### WORK ITEM
Can you extract the text lines of all the items below, copying each one word for word and leaving the pictures out of your answer?

### SUPPLIED MATERIAL
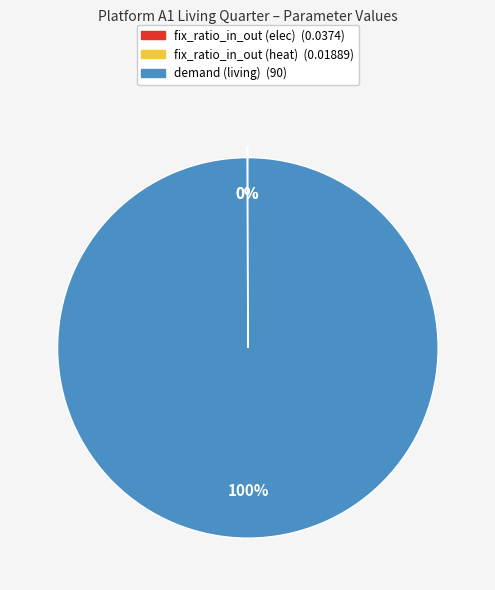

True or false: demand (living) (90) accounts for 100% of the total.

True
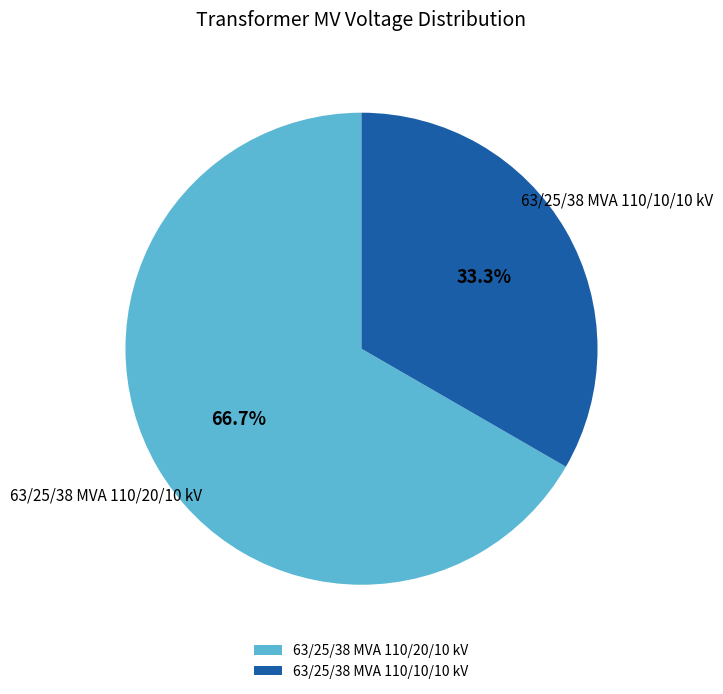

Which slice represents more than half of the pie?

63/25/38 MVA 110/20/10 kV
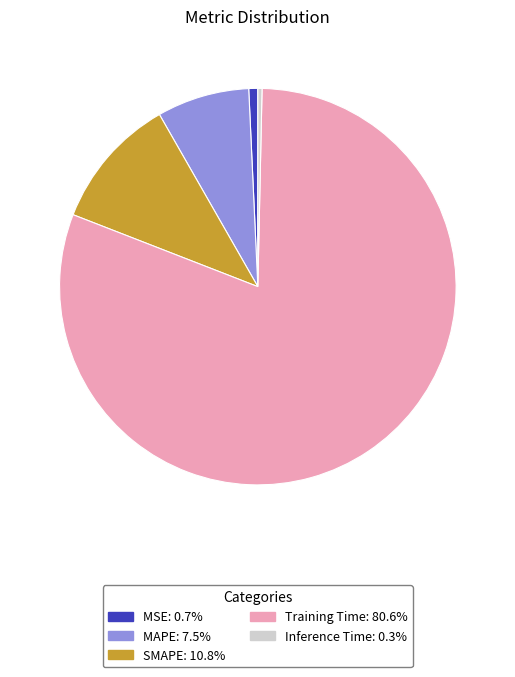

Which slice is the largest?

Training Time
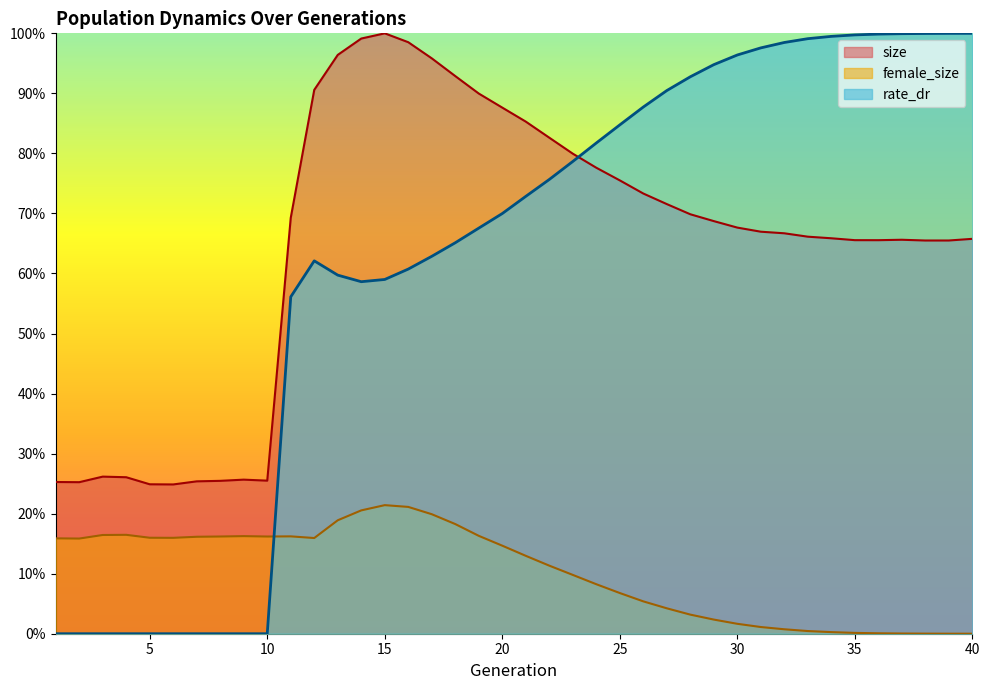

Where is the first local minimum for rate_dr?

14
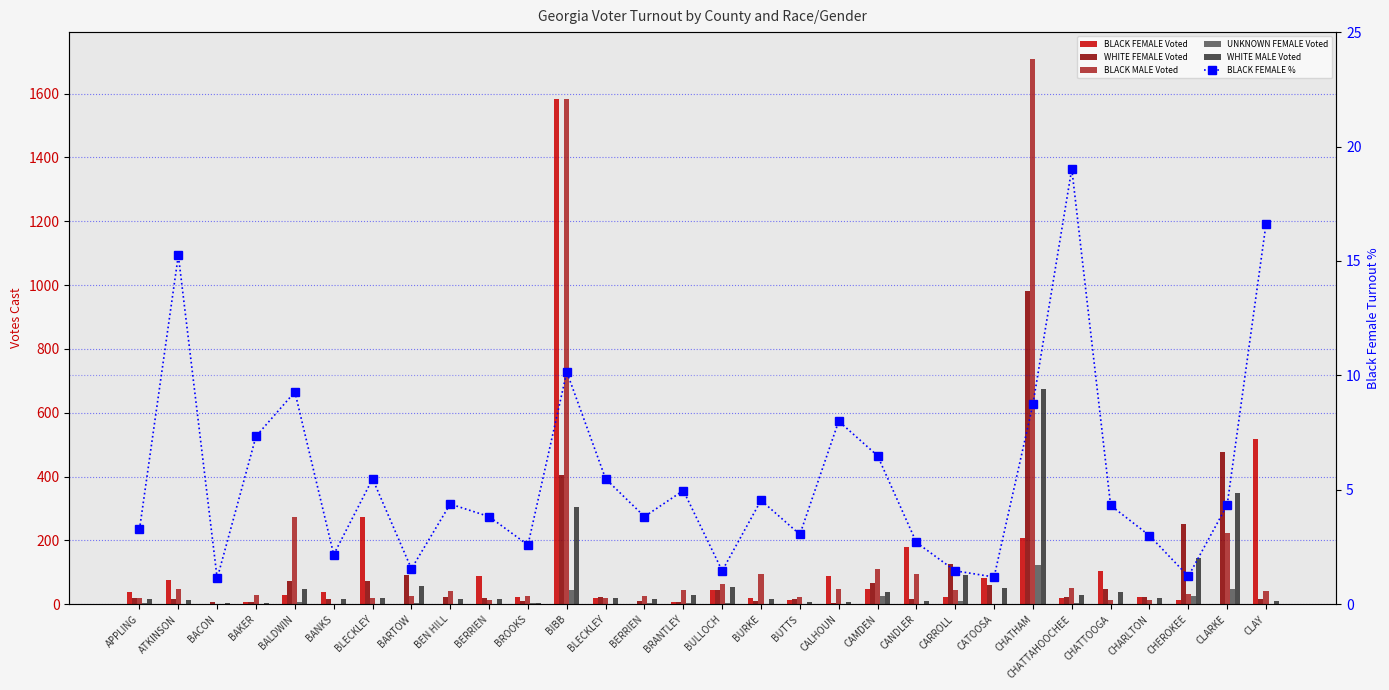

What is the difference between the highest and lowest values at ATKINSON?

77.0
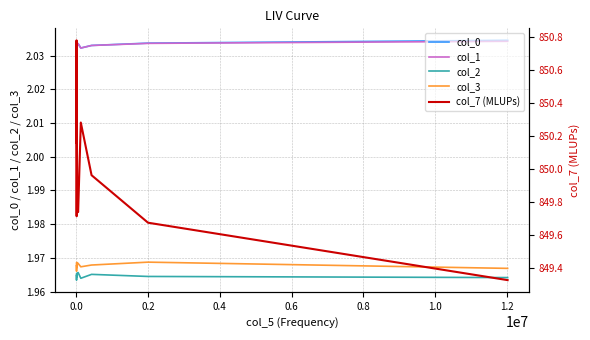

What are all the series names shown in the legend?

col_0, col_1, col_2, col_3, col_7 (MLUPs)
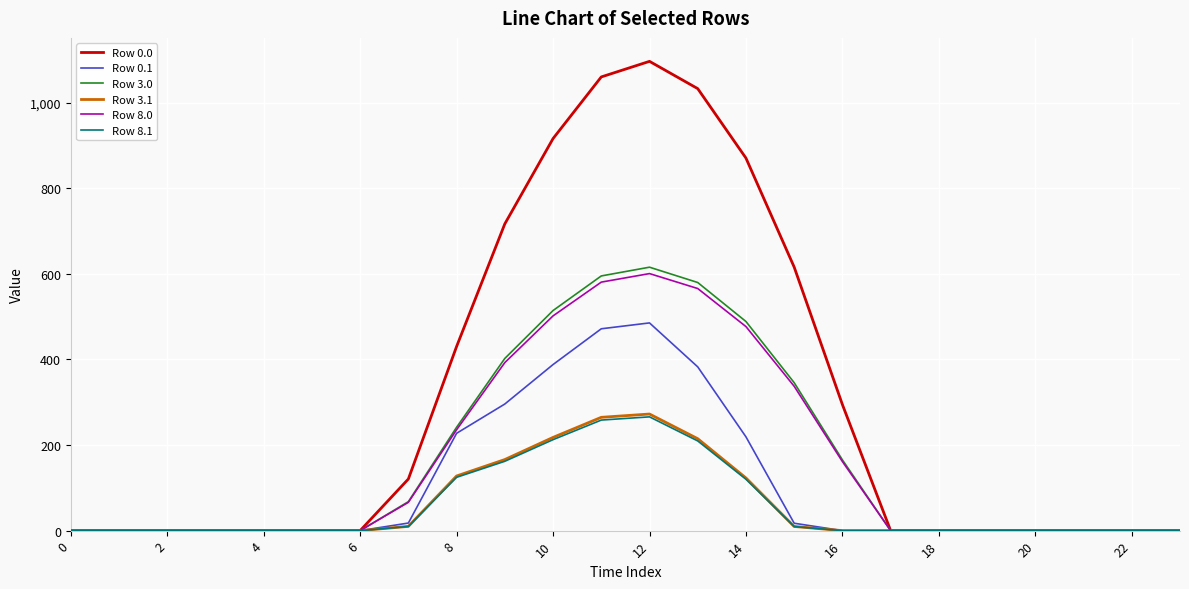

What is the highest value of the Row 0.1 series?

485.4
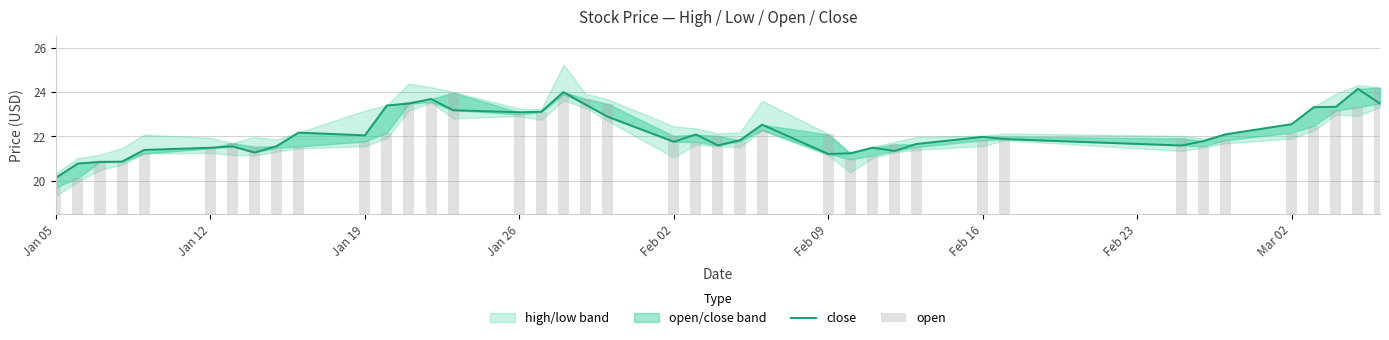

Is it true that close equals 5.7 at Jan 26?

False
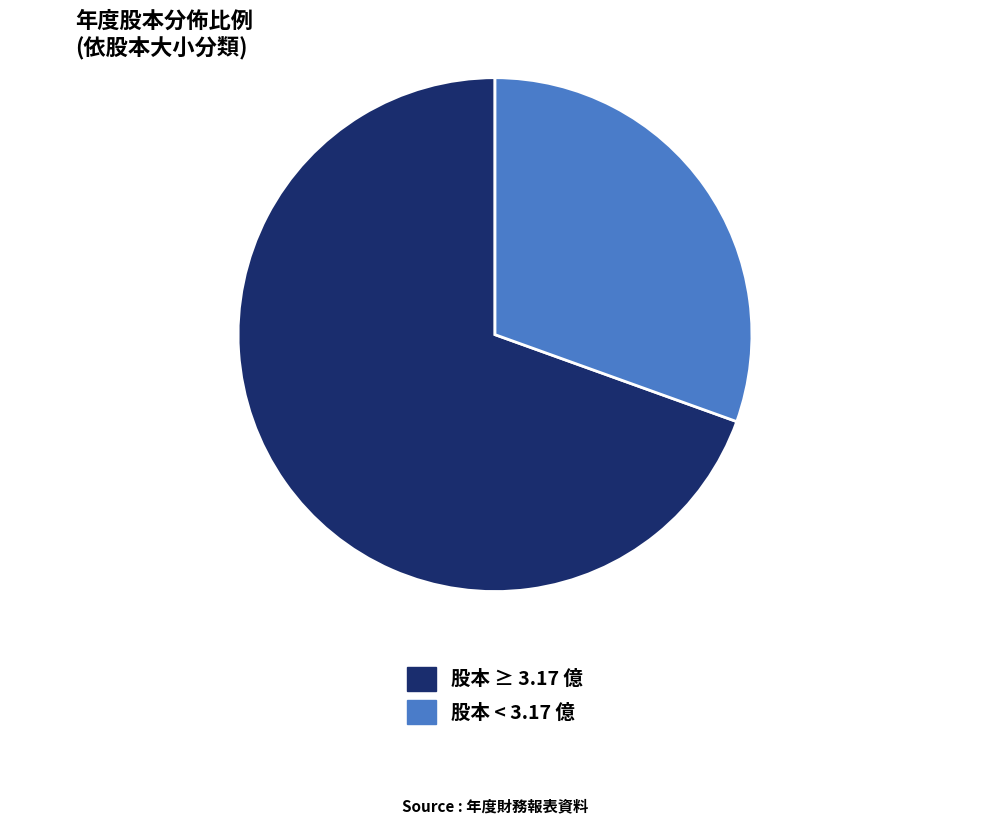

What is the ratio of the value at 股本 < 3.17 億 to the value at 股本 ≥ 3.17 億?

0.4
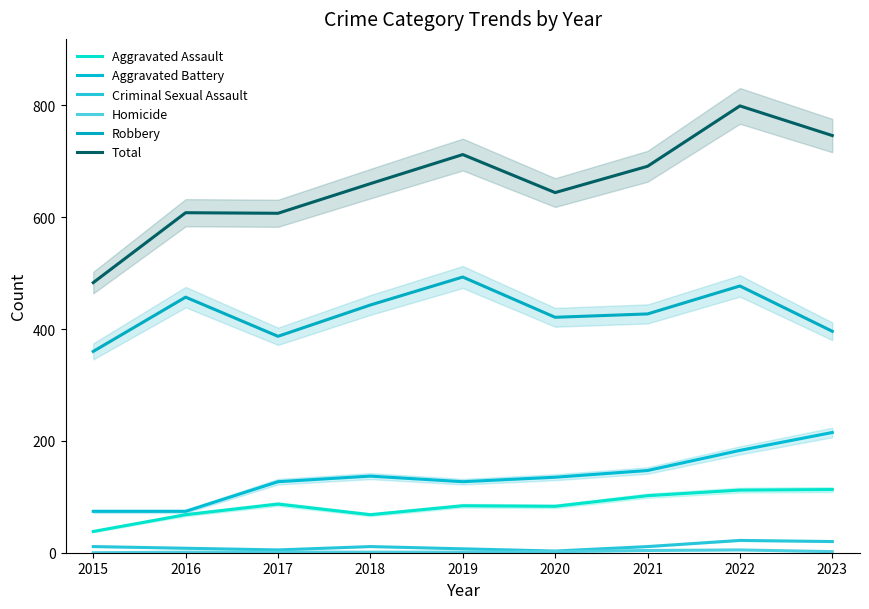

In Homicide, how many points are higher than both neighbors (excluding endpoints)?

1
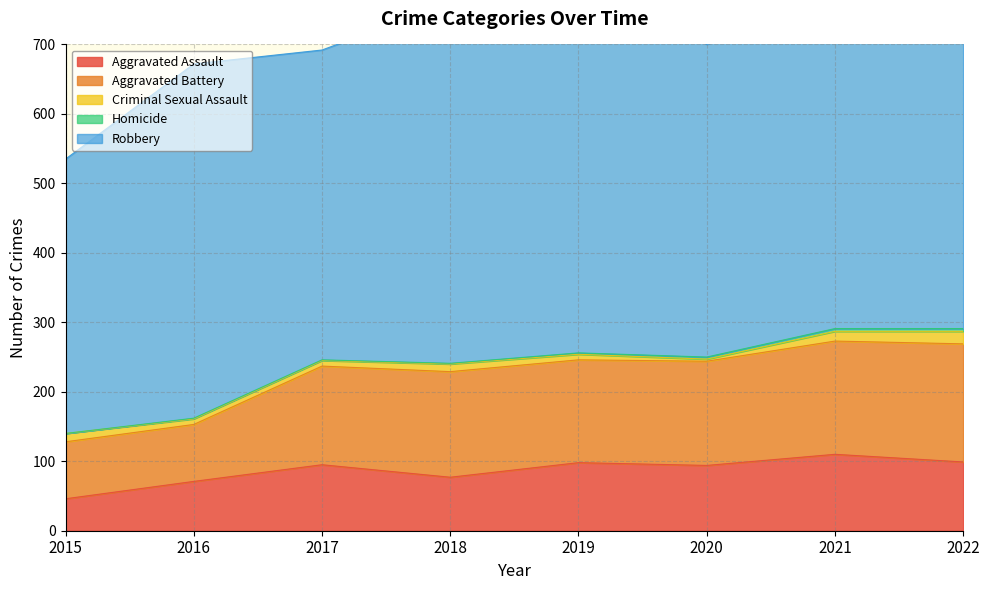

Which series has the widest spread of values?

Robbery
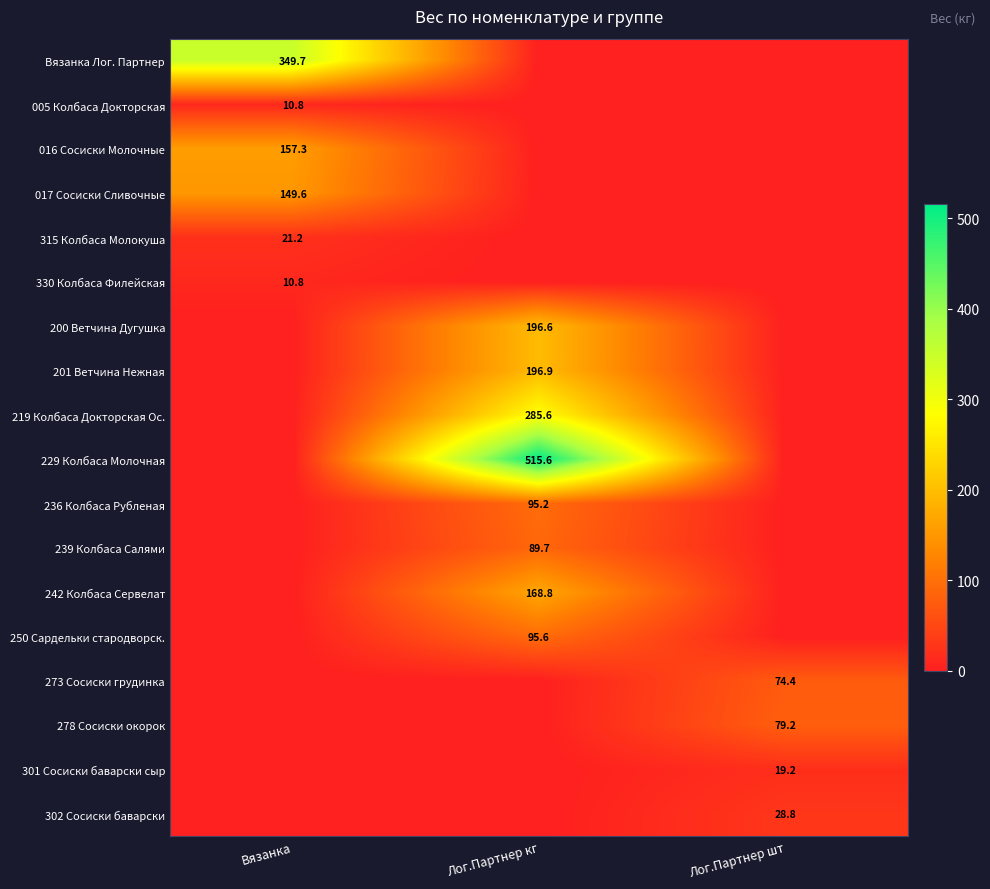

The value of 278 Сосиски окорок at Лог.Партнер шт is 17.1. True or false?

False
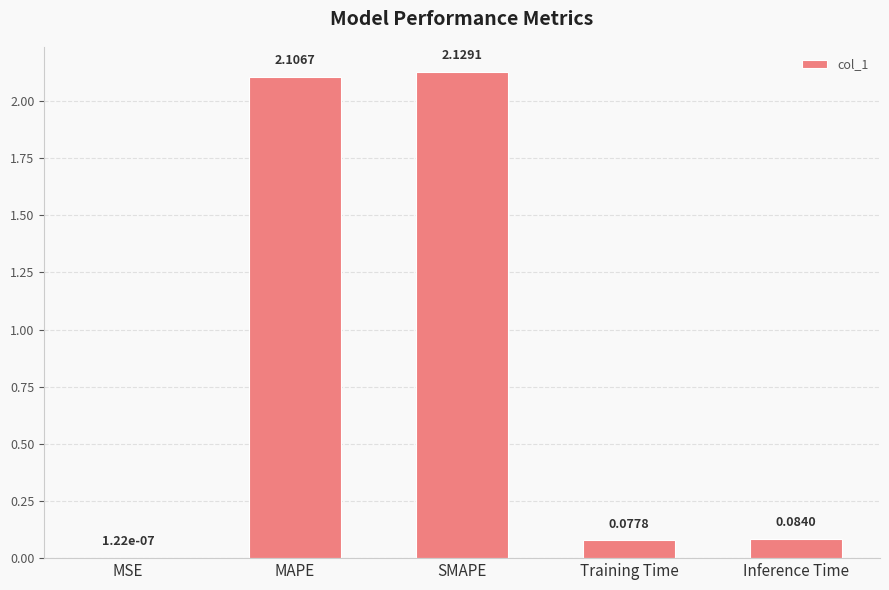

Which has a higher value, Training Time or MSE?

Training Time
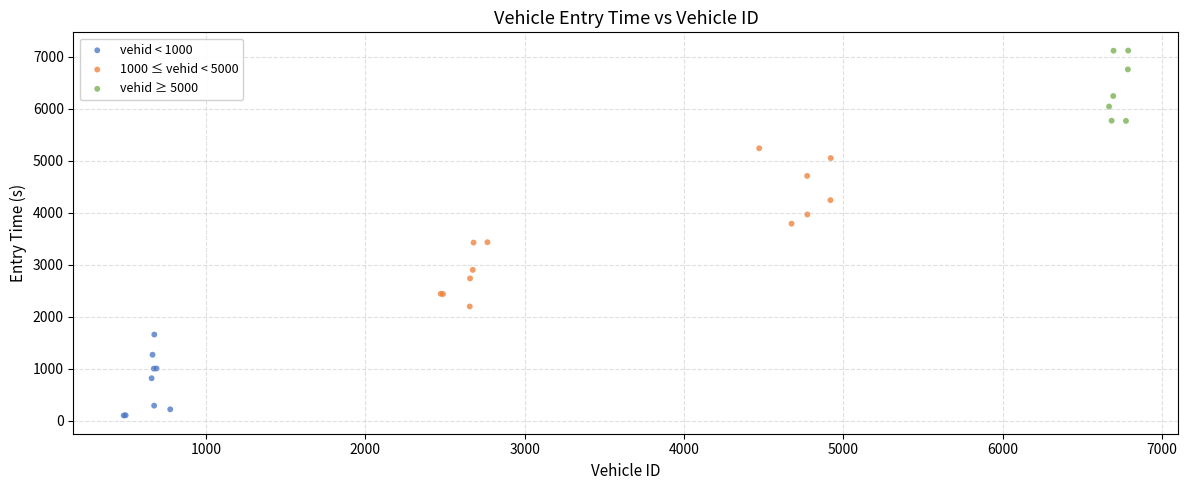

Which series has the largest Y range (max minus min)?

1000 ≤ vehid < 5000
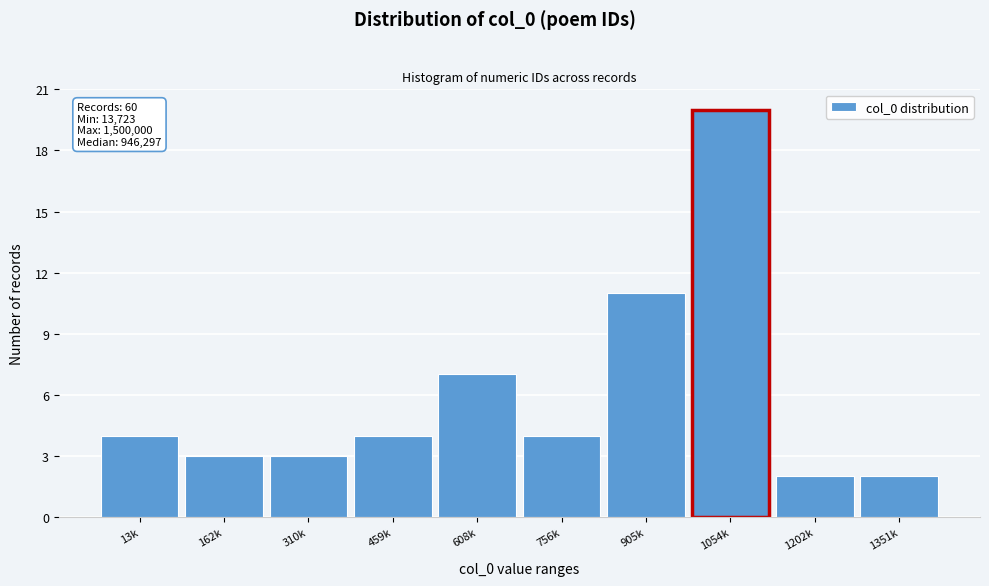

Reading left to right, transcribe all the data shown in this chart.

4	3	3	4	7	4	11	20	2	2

### ANSWER TO THIS EXERCISE
True or false: demand (living) (90) accounts for 100% of the total.

True

Which slice represents more than half of the pie?

63/25/38 MVA 110/20/10 kV

Which slice is the largest?

Training Time

Where is the first local minimum for rate_dr?

14

What is the difference between the highest and lowest values at ATKINSON?

77.0

What are all the series names shown in the legend?

col_0, col_1, col_2, col_3, col_7 (MLUPs)

What is the highest value of the Row 0.1 series?

485.4

Is it true that close equals 5.7 at Jan 26?

False

What is the ratio of the value at 股本 < 3.17 億 to the value at 股本 ≥ 3.17 億?

0.4

In Homicide, how many points are higher than both neighbors (excluding endpoints)?

1

Which series has the widest spread of values?

Robbery

The value of 278 Сосиски окорок at Лог.Партнер шт is 17.1. True or false?

False

Which has a higher value, Training Time or MSE?

Training Time

Which series has the largest Y range (max minus min)?

1000 ≤ vehid < 5000

Reading left to right, transcribe all the data shown in this chart.

4	3	3	4	7	4	11	20	2	2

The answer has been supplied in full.